You can build a simple cryptographic core by adding registers to a combinational design (Figure 1). Table 3 reports the leakage current of the registers for the input combinations and shows how the leakage current directly relates to the number of ones in a binary word. Simulations on whole cryptographic cores explore all possible combinations of plain words and keys (Table 4). The table sorts leakage currents in increasing order and groups them by input keys; input columns are the inputs of the substitution box, and output columns are the outputs of the cryptographic core.

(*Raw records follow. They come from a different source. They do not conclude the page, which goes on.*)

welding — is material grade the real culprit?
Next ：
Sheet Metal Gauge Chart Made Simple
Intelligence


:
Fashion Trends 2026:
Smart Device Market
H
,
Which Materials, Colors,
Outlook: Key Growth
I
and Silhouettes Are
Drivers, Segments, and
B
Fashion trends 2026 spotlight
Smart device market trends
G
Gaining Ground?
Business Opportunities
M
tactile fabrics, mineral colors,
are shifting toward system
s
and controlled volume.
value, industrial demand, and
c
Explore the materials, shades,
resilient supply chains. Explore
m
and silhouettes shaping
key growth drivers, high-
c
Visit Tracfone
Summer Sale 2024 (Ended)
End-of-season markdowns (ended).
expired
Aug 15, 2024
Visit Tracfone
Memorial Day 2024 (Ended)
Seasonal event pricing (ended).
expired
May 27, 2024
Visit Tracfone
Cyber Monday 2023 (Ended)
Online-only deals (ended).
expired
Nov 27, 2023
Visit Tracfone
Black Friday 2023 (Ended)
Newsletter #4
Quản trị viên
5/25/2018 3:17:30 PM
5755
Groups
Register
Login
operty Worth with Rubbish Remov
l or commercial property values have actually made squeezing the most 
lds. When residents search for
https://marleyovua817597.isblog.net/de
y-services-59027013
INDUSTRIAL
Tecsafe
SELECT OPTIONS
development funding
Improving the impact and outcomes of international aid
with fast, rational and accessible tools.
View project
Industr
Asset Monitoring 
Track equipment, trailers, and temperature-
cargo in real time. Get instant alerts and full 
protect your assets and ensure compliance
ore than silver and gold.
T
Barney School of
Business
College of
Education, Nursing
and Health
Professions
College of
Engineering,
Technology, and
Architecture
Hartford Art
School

Researchers typically divide attacks on cryptographic algorithms into mathematical and implementation categories, basing the implementation category on passive or active weakness. Researchers are trying to design countermeasures to thwart these powerful attacks (Reference 10). Passive attacks benefit from side-channel information, which you collect by measuring some physical quantity (Figure 2). Active attacks are more invasive because they introduce faults that result in erroneous calculations, leading to the exposure of a secret key.

The most common side channel for attacks is a device’s power consumption. These types of attacks use simple power analysis, differential-power analysis, and correlation-power analysis (Reference 11). In a simple-power-analysis attack, an attacker uses the side-channel information from one measurement to directly determine a secret key or parts of a secret key. Differential- and correlation-power analyses are statistical attacks and need a lot of measurements and data acquisition. A correlation-power attack involves collecting data and then analyzing the collected data and uses a so-called hypothetical model of the attacked device.

You can use a statistical-analysis tool to detect the key of the cryptographic core. You can also use an attack employing the computation of the correlation coefficient between the vector of acquired leakage currents and a logic vector that uses a hypothesis of the secret key. The method uses the hamming weight, or number of ones in a binary word, of the inputs in the substitution box as a logic vector. You can obtain this weight from a key hypothesis. Figure 3 shows the computed correlation coefficients. Orange squares denote the right-key hypothesis, and green circles denote a random-key hypothesis. The result is that all keys, except key 0000, are clearly distinguishable by using this kind of attack. Researchers are investigating why you get different results for key 0000.

This preliminary study shows the realistic possibility of using leakage currents to reveal secret keys. The result of the attack employing correlation coefficients suggests that leakage-power analysis could become a problem you should consider during cryptographic-core design, especially for cores in technologies with gates shorter than 0.1 micron that exhibit a high leakage-power consumption.